Lou strapped the faded, striped apron around her waist and marched to the crate in the kitchen, pulling out flour, lard, and sugar. In a wooden bowl, she tossed handfuls and pinches until she stirred a yellow dough that stuck to the back of her spoon.
Isaiah loved tea cakes.
“Just one more, Mama,” he would plead when he was no taller than her waist. Though she knew they needed the extra for supper, she always gave in.
“Just one more, Isaiah,” she whispered after the other slaves cleared the table and hurried out the cabin to their day’s duty.
Giggling, he would skip out on their heels, clutching the fat, round biscuit against his chest.
“Grandma?”
Lou turned to Lydia’s drowsy face, still pressed and pulled by slumber like the dough in her hand.
“Why you cooking, Grandma?”
“What do you mean, why am I cooking? We got to eat, ain’t we?” Lou looked at the sad eyes, dropped her hand from her hip, and confessed. “Granny’s gotta keep her hands busy, baby. Got to stay busy.”
But the lack of sleep was getting to her. Like an old bandit, it crept in, entered one finger at a time. Her hands trembled. She shook them steady.

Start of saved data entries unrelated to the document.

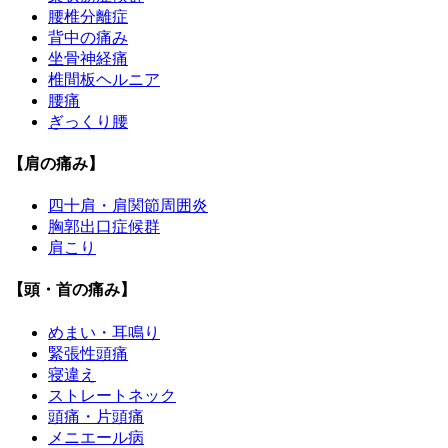
腰椎分離症
背中の痛み
坐骨神経痛
椎間板ヘルニア
腰痛
ぎっくり腰
【肩の痛み】
四十肩・肩関節周囲炎
胸郭出口症候群
肩こり
【頭・首の痛み】
めまい・耳鳴り
緊張性頭痛
寝違え
ストレートネック
頭痛・片頭痛
メニエール病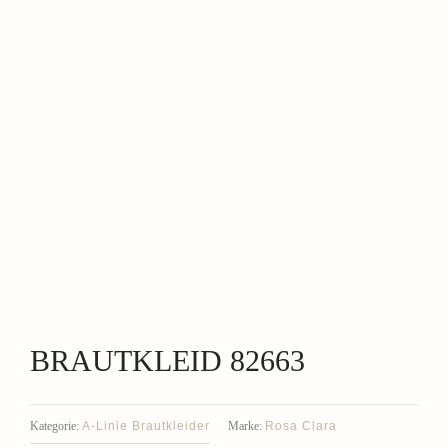
BRAUTKLEID 82663
A-Linie Brautkleider
Rosa Clara
Kategorie:
Marke: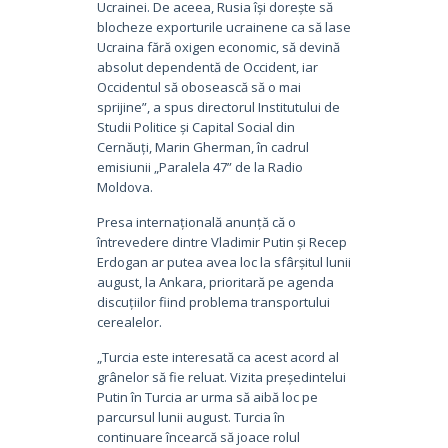
Ucrainei. De aceea, Rusia își dorește să
blocheze exporturile ucrainene ca să lase
Ucraina fără oxigen economic, să devină
absolut dependentă de Occident, iar
Occidentul să obosească să o mai
sprijine”, a spus directorul Institutului de
Studii Politice și Capital Social din
Cernăuți, Marin Gherman, în cadrul
emisiunii „Paralela 47” de la Radio
Moldova.
Presa internațională anunță că o
întrevedere dintre Vladimir Putin și Recep
Erdogan ar putea avea loc la sfârșitul lunii
august, la Ankara, prioritară pe agenda
discuțiilor fiind problema transportului
cerealelor.
„Turcia este interesată ca acest acord al
grânelor să fie reluat. Vizita președintelui
Putin în Turcia ar urma să aibă loc pe
parcursul lunii august. Turcia în
continuare încearcă să joace rolul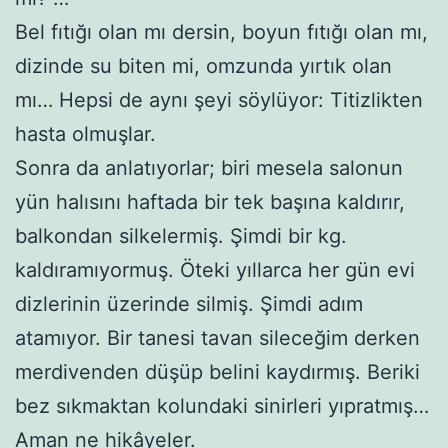
Bel fıtığı olan mı dersin, boyun fıtığı olan mı,
dizinde su biten mi, omzunda yırtık olan
mı… Hepsi de aynı şeyi söylüyor: Titizlikten
hasta olmuşlar.
Sonra da anlatıyorlar; biri mesela salonun
yün halısını haftada bir tek başına kaldırır,
balkondan silkelermiş. Şimdi bir kg.
kaldıramıyormuş. Öteki yıllarca her gün evi
dizlerinin üzerinde silmiş. Şimdi adım
atamıyor. Bir tanesi tavan sileceğim derken
merdivenden düşüp belini kaydırmış. Beriki
bez sıkmaktan kolundaki sinirleri yıpratmış…
Aman ne hikâyeler.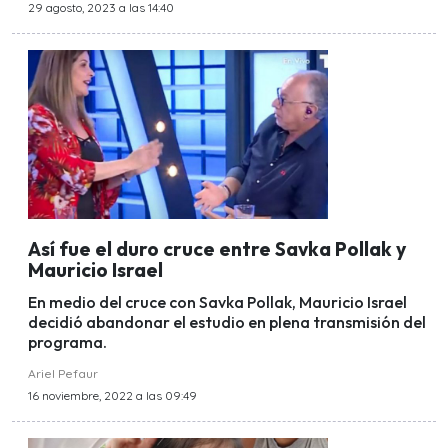
29 agosto, 2023 a las 14:40
Así fue el duro cruce entre Savka Pollak y
Mauricio Israel
En medio del cruce con Savka Pollak, Mauricio Israel
decidió abandonar el estudio en plena transmisión del
programa.
Ariel Pefaur
16 noviembre, 2022 a las 09:49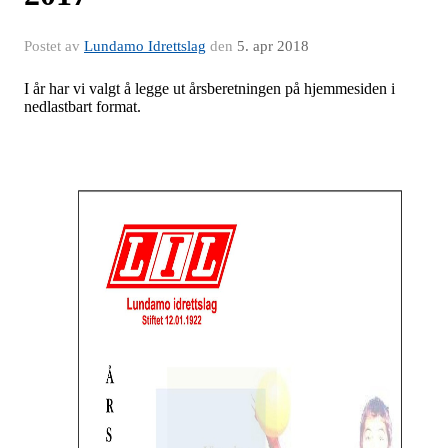
Postet av
Lundamo Idrettslag
den
5. apr 2018
I år har vi valgt å legge ut årsberetningen på hjemmesiden i
nedlastbart format.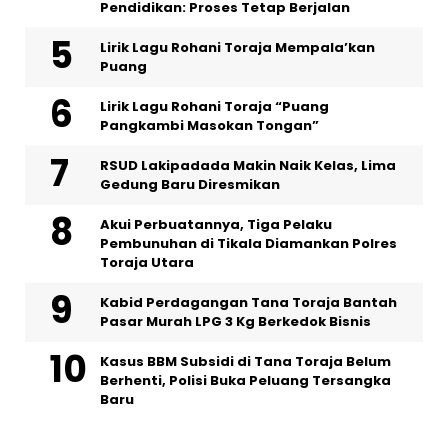
Pendidikan: Proses Tetap Berjalan
Lirik Lagu Rohani Toraja Mempala’kan
Puang
Lirik Lagu Rohani Toraja “Puang
Pangkambi Masokan Tongan”
RSUD Lakipadada Makin Naik Kelas, Lima
Gedung Baru Diresmikan
Akui Perbuatannya, Tiga Pelaku
Pembunuhan di Tikala Diamankan Polres
Toraja Utara
Kabid Perdagangan Tana Toraja Bantah
Pasar Murah LPG 3 Kg Berkedok Bisnis
Kasus BBM Subsidi di Tana Toraja Belum
Berhenti, Polisi Buka Peluang Tersangka
Baru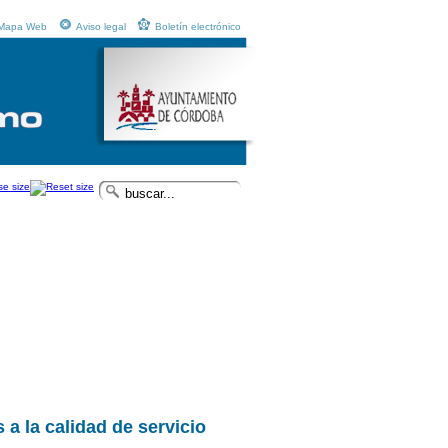
Mapa Web
Aviso legal
Boletín electrónico
 a la calidad de servicio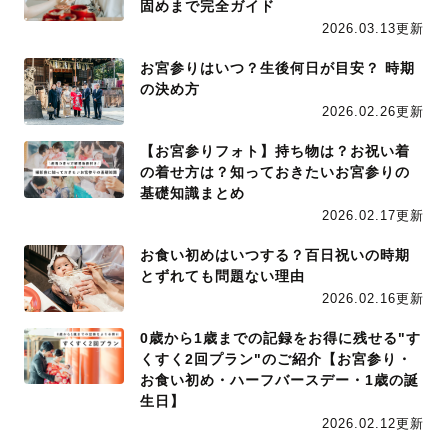
固めまで完全ガイド
2026.03.13更新
お宮参りはいつ？生後何日が目安？ 時期
の決め方
2026.02.26更新
【お宮参りフォト】持ち物は？お祝い着
の着せ方は？知っておきたいお宮参りの
基礎知識まとめ
2026.02.17更新
お食い初めはいつする？百日祝いの時期
とずれても問題ない理由
2026.02.16更新
0歳から1歳までの記録をお得に残せる"す
くすく2回プラン"のご紹介【お宮参り・
お食い初め・ハーフバースデー・1歳の誕
生日】
2026.02.12更新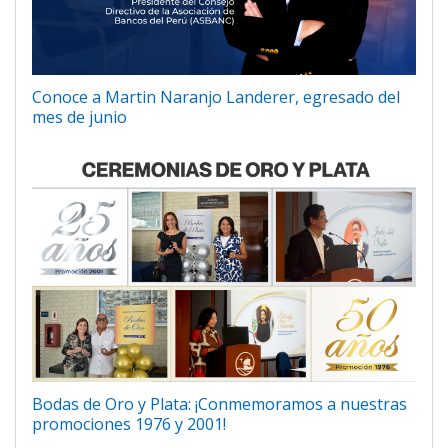
Conoce a Martin Naranjo Landerer, egresado del
mes de junio
Bodas de Oro y Plata: ¡Conmemoramos a nuestras
promociones 1976 y 2001!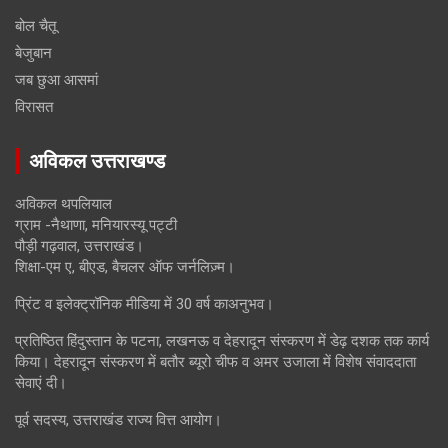
बोल चैतू
बेजुबान
जब छुआ आसमां
विरासत
अविकल उत्तराखण्ड
अविकल थपलियाल
ग्राम -नैथाणा, मनियारस्यू पट्टी
पौड़ी गढ़वाल, उत्तराखंड।
शिक्षा-एम ए, बीएड, बैचलर ऑफ जर्नलिज़्म।
प्रिंट व इलेक्ट्रॉनिक मीडिया में 30 वर्ष काअनुभव।
प्रतिष्ठित हिंदुस्तान के पटना, लखनऊ व देहरादून संस्करण में डेढ़ दशक तक कार्य
किया। देहरादून संस्करण में बतौर ब्यूरो चीफ व अमर उजाला में विशेष संवाददाता
सेवाएं दी।
पूर्व सदस्य, उत्तराखंड राज्य वित्त आयोग।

She brushed against Lydia as she made her way to the hearth. Didn’t make a lick of sense how they were all bunched up in the smallest of spaces with the large quarters the master had. Didn’t make no sense at all.
“Grandma?”
“Yes, baby.”
“Why’d they kill my daddy?”
“Oh, baby.” Lou’s withered hands pounded the sugary flour into perfect circles. Yes. They were perfect. Whatever her hand found to do…
Taste was one thing, the expected thing, that had to be present at every meal. Food with flavor was vital. Not much more pleasure a slave had, but making each dish pleasing to the eye thrilled her more. Why not take the time and make the patties as round as she could? Not too many she knew cared about those type of details. Not like she did. If she’d done it for a master for years, why not for her own? With what little her family had, her special touch made it all the better.
But now the more she worked, the more she shook. “Do something, child.” When Lydia propped herself against the chair, she handed her a patty. “Knead this.”
Lou tossed the dough from palm to palm. She kept her eyes on her work and off Lydia. Where eyes focused, the mind would follow.
“I needed him.”
She tried to ignore it, but she saw it. A single tear sped down Lydia’s cheek before others raced to join it. She smudged them with the back of her hand and sniffed. “We needed him.”
“I know, baby. We did. Granny knows.”
Lou glimpsed the girl from the corner of her eye and a chill shot through her. Her son sat, young, innocent, unbroken. She shuddered back into the present. Her granddaughter. She wanted to reach for her but if she stopped—if her hands stopped moving—
she would feel the burning, the ripping of soul from spirit. She tossed instead and blocked the words, the thoughts, the feelings.
“It’s not right.”
If the girl would stop talking…
“What ain’t right? Hurting your daddy? No, ’course it ain’t.” What happened to her perfect circles? Girl sure didn’t take after her. “You ain’t doing it right, Lydia. Take it like this.” She pressed into the tea cakes. “Push your palm in deeper.”
“I mean all of it. Treating us like we don’t matter. Like we don’t cry. Like we don’t bleed. Like we don’t have the same needs they got.”